I have a very nice “NIV” Bible that my Aunt Alice gave me in 1986. At Zephyrhills C.I., our visitors could go to the prison chapel every Sunday with us for an hour before visiting. My mother, Alice, and my niece, Tammy, came most Sundays. When the visiting preachers would say, “Turn in your Bibles to _________,” we’d all try to read the verse in the Bible, but the print was so small, it didn’t work. When Alice ordered a large-print Bible for me, it solved the problem. Four of us could read the verse with ease. Little did I know that twenty years later I needed the large print text myself!

One thing I do is read a chapter of Psalms and Proverbs each day, depending on the date.
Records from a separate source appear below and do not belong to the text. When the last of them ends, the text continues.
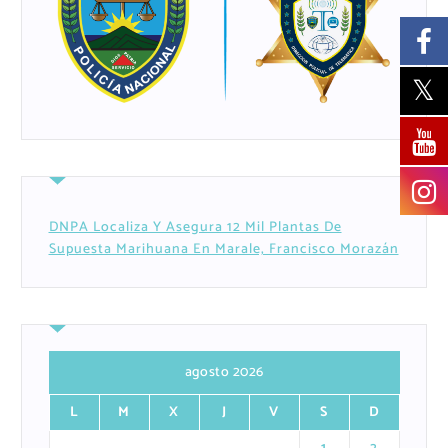
DNPA Localiza Y Asegura 12 Mil Plantas De
Supuesta Marihuana En Marale, Francisco Morazán
agosto 2026
L
M
X
J
V
S
D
Today I read Psalms 17 and Proverbs 17. If I have time (now) I’ll read five chapters of Psalms and some New Testament. It’s uncanny how there will be a verse on that date that applies to my situation, like in Psalms 17—“Give ear to my prayer—it does not rise from deceitful lips. May my vindication come from you; may your eyes see what is right.” And two verses from Proverbs 17: —“A wicked man listens to evil lips; a liar pays attention to a malicious tongue,” and “Acquitting the guilty and condemning the innocent—the Lord detests them both.”

I realized a long time ago that this is a spiritual battle I am involved in, and the forces of evil—in the form of state attorney Mark Ober (the Great Satan) and his minions have been firing at me forever, it seems, and there’s no doubt in my mind that all the prayers made on my behalf by so many true believers have kept me alive and safe. So be it.

It’s getting a little noisy back here now. The “psych meds” must be wearing off my fellow confines. I will continue this record when I can, or until they take my half-pen. Meanwhile, prayers or any other help you can offer will be appreciated. Thanks.